*Activity:* Return the lines from the one with "Merrimack was 21st" to the one with "In the Small", word for word and in the same order.
######
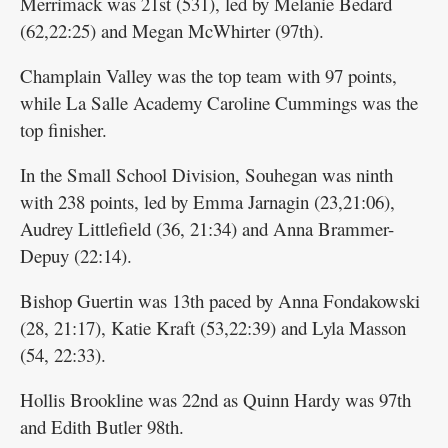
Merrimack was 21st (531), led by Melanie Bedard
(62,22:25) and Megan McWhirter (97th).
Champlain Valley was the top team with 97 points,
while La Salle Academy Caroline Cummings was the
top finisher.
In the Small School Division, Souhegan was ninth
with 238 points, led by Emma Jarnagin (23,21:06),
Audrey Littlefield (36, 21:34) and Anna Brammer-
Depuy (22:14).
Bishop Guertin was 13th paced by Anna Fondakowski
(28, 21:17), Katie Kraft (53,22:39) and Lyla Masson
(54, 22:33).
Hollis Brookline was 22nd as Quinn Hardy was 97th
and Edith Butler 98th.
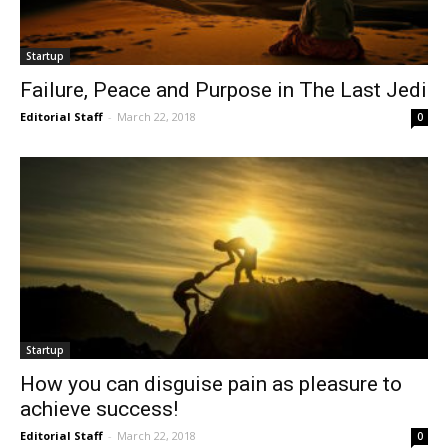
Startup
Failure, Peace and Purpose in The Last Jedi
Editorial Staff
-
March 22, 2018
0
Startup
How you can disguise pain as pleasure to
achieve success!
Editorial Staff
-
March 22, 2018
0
######
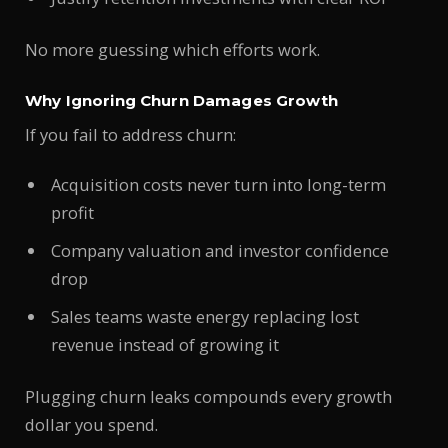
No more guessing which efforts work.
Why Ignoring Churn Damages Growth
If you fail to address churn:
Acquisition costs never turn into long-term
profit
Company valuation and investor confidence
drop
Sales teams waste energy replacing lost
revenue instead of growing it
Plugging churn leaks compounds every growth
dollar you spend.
######
*Task answer:*
Merrimack was 21st (531), led by Melanie Bedard
(62,22:25) and Megan McWhirter (97th).
Champlain Valley was the top team with 97 points,
while La Salle Academy Caroline Cummings was the
top finisher.
In the Small School Division, Souhegan was ninth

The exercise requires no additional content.